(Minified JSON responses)

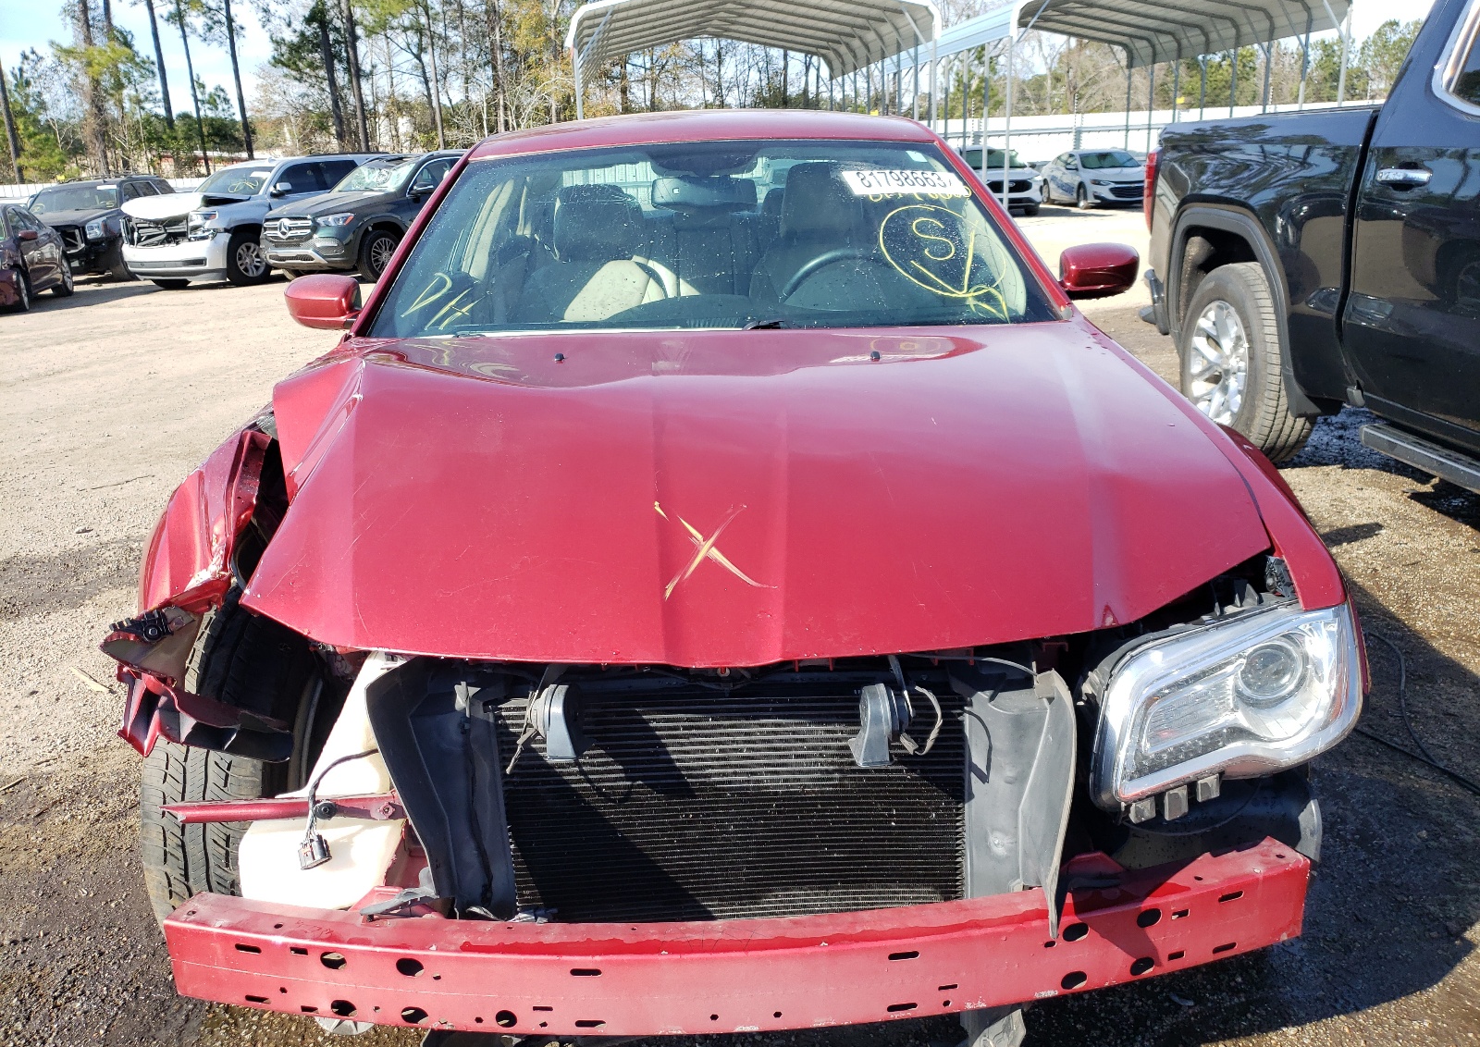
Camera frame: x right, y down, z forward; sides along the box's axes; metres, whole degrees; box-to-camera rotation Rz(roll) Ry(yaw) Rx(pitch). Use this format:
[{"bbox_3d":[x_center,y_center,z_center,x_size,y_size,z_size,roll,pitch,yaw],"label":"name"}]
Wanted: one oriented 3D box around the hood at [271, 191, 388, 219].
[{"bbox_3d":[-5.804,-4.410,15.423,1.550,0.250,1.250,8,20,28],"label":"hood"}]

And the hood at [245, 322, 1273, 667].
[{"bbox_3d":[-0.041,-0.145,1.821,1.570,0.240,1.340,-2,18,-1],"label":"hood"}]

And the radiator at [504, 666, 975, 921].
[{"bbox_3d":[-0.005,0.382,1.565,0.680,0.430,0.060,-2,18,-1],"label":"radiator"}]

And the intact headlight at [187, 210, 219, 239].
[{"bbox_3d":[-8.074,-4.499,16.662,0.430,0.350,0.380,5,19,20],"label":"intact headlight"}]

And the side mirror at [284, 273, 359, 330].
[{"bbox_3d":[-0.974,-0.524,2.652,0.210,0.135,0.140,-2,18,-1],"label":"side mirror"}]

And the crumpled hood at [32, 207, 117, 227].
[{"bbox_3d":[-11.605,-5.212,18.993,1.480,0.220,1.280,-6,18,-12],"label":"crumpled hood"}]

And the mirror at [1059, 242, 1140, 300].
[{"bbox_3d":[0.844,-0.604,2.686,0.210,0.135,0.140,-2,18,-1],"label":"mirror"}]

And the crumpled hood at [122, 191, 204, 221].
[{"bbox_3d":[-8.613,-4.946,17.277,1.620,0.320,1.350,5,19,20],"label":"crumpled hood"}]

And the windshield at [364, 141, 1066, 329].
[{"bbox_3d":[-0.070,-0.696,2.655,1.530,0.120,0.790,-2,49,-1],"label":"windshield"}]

## Assignment
Reproduce, word for word, the lines of the data from the one that contains "And the intact" to the end, both ends included.

## Answer to the exercise
And the intact headlight at [187, 210, 219, 239].
[{"bbox_3d":[-8.074,-4.499,16.662,0.430,0.350,0.380,5,19,20],"label":"intact headlight"}]

And the side mirror at [284, 273, 359, 330].
[{"bbox_3d":[-0.974,-0.524,2.652,0.210,0.135,0.140,-2,18,-1],"label":"side mirror"}]

And the crumpled hood at [32, 207, 117, 227].
[{"bbox_3d":[-11.605,-5.212,18.993,1.480,0.220,1.280,-6,18,-12],"label":"crumpled hood"}]

And the mirror at [1059, 242, 1140, 300].
[{"bbox_3d":[0.844,-0.604,2.686,0.210,0.135,0.140,-2,18,-1],"label":"mirror"}]

And the crumpled hood at [122, 191, 204, 221].
[{"bbox_3d":[-8.613,-4.946,17.277,1.620,0.320,1.350,5,19,20],"label":"crumpled hood"}]

And the windshield at [364, 141, 1066, 329].
[{"bbox_3d":[-0.070,-0.696,2.655,1.530,0.120,0.790,-2,49,-1],"label":"windshield"}]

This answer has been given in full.